How can the data miners compromise what
I agreed to compromise long ago?
I’ll be whatever you need me to be
I begged, I offered, I
bragged;
be from wherever you need me to be from
performer for the crowds, left in knots after the shows.
These identity thieves, I only
chase
because I want to see what they stole -
It’s been so long since I thought I had anything left at all.
Anjali Nirmalan taught English for seven years in Boston public schools before relocating to her current position at an international high school in Monterrey, Mexico. She was inspired by her 2019 summer at the BLSE Santa Fe campus to use the codex format to explore issues of gender, sexuality, bilingualism, and indigeneity.
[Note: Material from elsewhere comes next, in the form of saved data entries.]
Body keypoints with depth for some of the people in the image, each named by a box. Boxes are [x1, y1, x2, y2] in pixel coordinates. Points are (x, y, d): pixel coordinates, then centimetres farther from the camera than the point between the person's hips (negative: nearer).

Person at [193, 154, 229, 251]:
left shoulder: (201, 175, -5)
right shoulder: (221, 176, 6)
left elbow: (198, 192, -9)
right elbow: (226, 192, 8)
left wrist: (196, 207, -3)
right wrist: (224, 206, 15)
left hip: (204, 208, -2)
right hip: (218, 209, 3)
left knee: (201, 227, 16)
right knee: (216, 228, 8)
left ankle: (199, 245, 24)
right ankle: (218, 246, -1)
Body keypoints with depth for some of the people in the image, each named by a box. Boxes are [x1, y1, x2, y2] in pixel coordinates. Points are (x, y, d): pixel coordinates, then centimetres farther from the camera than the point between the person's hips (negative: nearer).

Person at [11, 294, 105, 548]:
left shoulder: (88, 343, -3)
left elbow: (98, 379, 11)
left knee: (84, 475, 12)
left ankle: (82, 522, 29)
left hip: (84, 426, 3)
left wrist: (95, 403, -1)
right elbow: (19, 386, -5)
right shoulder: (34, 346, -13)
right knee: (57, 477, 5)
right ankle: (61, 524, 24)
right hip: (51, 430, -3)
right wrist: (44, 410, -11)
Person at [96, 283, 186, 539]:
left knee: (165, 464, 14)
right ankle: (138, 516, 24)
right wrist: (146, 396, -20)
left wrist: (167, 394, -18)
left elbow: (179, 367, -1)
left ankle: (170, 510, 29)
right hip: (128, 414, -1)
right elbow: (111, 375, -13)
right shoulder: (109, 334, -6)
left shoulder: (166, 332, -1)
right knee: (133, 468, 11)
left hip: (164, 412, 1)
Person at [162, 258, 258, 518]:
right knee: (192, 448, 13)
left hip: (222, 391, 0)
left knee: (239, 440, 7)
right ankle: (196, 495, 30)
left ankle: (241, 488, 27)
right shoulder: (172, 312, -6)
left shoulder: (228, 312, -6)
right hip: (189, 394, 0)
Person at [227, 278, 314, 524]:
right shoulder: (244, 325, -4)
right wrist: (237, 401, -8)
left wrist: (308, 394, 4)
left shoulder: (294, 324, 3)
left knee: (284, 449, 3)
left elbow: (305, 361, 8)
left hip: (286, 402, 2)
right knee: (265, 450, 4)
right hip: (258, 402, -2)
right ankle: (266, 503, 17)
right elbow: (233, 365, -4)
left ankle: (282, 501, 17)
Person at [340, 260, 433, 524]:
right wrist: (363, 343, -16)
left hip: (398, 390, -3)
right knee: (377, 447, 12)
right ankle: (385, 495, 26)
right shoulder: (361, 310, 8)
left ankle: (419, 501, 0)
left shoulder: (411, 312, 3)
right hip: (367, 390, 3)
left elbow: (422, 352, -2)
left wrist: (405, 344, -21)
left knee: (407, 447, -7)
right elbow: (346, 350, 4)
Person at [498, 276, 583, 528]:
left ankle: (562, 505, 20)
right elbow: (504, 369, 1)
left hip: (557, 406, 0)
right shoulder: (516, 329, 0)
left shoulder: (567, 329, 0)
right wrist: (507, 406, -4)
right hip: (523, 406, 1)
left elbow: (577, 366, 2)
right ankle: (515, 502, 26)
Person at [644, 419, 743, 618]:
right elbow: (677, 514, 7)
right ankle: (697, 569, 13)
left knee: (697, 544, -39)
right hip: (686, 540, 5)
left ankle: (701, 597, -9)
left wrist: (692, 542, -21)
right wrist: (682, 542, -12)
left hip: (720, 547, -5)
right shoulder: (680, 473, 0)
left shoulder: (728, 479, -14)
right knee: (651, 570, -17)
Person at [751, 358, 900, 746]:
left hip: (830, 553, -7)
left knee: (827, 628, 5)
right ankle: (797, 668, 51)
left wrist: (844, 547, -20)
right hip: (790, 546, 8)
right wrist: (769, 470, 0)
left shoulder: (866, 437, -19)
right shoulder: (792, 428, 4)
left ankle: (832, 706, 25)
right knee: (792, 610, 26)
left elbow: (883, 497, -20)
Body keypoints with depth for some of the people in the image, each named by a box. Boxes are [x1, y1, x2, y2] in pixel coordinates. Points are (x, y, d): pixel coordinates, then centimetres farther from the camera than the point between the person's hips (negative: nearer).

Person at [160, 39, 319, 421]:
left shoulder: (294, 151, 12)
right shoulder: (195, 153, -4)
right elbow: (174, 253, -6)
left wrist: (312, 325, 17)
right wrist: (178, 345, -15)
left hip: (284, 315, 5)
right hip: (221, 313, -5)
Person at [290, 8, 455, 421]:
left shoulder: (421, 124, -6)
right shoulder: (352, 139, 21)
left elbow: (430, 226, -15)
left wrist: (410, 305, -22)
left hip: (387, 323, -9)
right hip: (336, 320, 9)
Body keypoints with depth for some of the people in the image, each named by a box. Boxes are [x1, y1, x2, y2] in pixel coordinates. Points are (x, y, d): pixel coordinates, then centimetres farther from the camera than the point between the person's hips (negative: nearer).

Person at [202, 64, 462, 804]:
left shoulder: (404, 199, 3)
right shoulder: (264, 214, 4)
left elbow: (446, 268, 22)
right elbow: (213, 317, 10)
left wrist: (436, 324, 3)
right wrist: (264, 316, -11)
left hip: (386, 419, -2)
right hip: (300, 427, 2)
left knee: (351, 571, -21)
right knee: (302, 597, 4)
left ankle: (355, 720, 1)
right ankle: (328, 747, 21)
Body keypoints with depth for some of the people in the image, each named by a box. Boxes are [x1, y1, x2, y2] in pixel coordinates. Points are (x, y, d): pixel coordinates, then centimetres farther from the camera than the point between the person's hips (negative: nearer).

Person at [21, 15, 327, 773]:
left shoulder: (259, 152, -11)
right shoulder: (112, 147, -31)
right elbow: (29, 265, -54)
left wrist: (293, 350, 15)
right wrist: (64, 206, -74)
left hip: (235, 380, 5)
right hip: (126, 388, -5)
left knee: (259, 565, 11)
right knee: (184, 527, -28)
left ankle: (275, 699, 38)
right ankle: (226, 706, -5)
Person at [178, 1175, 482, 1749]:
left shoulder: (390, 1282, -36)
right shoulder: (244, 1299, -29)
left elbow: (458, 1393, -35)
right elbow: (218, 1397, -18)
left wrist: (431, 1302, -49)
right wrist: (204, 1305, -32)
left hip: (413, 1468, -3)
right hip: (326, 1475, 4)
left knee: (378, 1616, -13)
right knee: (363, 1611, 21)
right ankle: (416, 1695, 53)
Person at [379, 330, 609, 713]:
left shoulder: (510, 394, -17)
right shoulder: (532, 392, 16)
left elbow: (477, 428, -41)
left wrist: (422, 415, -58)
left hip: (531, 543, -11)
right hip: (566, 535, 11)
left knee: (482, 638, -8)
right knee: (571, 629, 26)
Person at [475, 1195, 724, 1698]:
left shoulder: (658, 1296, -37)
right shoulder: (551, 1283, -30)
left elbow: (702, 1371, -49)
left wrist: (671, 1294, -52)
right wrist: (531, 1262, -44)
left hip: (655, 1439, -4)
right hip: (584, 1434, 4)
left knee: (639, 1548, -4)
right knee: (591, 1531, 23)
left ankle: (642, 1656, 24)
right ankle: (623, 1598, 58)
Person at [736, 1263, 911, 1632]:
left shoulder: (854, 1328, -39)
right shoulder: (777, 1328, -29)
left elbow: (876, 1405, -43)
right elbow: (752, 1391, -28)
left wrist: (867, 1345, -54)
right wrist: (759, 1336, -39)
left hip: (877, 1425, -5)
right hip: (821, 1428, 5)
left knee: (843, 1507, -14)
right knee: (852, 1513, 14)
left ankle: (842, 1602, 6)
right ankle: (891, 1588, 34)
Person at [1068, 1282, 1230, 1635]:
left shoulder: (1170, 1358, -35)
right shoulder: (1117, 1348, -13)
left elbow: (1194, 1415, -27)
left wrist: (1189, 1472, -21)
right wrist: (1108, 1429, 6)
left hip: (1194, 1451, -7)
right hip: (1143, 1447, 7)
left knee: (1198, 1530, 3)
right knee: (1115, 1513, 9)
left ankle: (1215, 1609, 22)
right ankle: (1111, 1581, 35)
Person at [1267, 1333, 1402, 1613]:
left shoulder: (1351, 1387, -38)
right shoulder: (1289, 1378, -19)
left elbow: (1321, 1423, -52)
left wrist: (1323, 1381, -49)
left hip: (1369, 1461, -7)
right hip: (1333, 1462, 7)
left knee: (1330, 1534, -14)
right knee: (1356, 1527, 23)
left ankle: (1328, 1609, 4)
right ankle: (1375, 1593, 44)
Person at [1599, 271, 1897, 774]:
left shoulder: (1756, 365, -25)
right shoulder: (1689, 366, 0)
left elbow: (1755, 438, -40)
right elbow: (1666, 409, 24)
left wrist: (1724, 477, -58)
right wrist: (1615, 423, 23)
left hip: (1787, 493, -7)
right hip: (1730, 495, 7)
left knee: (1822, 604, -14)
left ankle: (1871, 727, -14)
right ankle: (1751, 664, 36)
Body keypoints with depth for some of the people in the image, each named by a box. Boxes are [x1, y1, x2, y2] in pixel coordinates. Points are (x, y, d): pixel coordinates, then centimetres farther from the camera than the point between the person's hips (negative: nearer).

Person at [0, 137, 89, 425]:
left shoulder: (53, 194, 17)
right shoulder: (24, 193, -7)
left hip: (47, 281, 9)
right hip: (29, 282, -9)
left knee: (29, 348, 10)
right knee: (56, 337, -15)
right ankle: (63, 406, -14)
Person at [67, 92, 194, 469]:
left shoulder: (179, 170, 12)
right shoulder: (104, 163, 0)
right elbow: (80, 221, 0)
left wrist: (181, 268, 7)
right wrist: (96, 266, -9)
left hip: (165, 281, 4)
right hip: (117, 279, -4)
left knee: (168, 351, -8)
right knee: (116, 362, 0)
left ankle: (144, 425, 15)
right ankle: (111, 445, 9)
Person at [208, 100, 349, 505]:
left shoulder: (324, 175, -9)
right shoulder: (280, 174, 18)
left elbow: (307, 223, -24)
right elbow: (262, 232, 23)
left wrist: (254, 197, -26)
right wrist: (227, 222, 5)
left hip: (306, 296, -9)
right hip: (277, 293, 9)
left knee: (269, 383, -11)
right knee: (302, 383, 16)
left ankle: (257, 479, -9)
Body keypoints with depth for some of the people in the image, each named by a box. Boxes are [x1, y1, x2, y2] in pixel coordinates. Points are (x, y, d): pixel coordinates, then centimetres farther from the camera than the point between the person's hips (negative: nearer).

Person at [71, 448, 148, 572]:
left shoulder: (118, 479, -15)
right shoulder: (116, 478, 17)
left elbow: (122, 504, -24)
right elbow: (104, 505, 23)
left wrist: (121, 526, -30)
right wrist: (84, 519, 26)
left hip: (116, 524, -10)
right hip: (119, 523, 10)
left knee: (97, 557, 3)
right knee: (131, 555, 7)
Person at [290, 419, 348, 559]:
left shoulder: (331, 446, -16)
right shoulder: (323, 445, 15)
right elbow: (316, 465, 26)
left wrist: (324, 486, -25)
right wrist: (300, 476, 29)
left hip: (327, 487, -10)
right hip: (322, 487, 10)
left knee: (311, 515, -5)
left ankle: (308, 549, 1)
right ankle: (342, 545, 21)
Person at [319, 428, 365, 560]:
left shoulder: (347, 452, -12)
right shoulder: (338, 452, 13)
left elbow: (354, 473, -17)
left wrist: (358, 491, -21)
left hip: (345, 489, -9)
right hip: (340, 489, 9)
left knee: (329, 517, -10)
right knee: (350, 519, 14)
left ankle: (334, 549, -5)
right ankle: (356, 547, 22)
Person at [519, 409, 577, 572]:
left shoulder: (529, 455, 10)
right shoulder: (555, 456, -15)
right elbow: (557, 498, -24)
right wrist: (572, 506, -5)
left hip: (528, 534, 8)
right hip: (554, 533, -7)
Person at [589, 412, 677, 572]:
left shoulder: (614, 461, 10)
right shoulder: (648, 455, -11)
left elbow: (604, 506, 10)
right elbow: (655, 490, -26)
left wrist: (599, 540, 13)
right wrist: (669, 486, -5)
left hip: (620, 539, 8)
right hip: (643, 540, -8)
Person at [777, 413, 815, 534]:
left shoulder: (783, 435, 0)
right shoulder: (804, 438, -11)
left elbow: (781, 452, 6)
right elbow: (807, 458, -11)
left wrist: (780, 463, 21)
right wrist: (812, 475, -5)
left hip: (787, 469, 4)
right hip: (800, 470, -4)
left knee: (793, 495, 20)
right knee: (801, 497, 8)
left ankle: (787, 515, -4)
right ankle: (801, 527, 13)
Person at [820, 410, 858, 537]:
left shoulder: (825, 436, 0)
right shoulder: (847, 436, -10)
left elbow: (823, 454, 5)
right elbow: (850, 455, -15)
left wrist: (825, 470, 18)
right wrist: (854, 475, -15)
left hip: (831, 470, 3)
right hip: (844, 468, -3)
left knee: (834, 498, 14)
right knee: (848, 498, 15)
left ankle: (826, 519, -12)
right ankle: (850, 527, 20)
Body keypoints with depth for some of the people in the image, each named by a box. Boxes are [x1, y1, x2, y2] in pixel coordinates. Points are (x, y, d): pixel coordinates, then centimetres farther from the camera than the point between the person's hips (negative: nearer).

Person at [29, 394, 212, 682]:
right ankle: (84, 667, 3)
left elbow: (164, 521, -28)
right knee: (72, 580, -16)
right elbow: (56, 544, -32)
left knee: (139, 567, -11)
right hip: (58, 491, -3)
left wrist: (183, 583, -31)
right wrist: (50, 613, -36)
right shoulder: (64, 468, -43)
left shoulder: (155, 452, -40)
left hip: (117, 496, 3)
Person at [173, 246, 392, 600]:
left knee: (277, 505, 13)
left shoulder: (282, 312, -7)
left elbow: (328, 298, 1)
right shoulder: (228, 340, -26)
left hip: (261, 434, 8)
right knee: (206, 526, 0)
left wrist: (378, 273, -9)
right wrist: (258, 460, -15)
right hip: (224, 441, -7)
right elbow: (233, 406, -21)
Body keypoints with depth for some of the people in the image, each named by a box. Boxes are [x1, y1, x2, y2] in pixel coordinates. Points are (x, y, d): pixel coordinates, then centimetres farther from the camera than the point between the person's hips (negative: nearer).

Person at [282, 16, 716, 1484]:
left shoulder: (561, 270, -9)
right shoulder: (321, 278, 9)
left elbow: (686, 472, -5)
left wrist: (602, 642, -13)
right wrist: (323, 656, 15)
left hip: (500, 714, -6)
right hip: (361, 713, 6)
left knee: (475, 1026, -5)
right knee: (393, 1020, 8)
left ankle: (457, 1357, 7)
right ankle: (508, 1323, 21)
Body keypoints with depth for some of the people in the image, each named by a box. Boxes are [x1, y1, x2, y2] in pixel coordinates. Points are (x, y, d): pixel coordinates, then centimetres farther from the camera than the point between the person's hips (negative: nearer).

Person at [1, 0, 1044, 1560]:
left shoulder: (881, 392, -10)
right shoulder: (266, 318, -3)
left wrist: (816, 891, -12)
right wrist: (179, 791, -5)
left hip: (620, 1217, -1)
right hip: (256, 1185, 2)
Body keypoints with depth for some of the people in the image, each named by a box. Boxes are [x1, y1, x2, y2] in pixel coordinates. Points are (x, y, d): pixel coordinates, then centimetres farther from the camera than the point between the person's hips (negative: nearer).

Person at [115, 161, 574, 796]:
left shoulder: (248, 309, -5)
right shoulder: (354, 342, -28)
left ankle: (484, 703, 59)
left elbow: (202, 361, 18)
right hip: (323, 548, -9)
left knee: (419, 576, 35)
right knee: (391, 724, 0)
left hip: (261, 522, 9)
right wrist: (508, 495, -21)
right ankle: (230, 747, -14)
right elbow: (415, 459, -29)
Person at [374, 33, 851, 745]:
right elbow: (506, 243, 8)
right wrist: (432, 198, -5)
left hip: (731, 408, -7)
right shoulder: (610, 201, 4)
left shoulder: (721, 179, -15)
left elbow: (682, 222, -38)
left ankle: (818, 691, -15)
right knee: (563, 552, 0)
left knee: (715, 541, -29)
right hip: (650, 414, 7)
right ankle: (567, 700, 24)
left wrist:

About her piece Anjali says, “This poem was written during Damian Baca’s class, Mexican American Reinventions, at the Santa Fe campus during summer 2019. We were asked to pile personal objects in the middle of the floor, then pick one out to use as inspiration for our eventual class codex. I ended up with someone’s ID card, which is what inspired the poem I wrote and shared with the class.”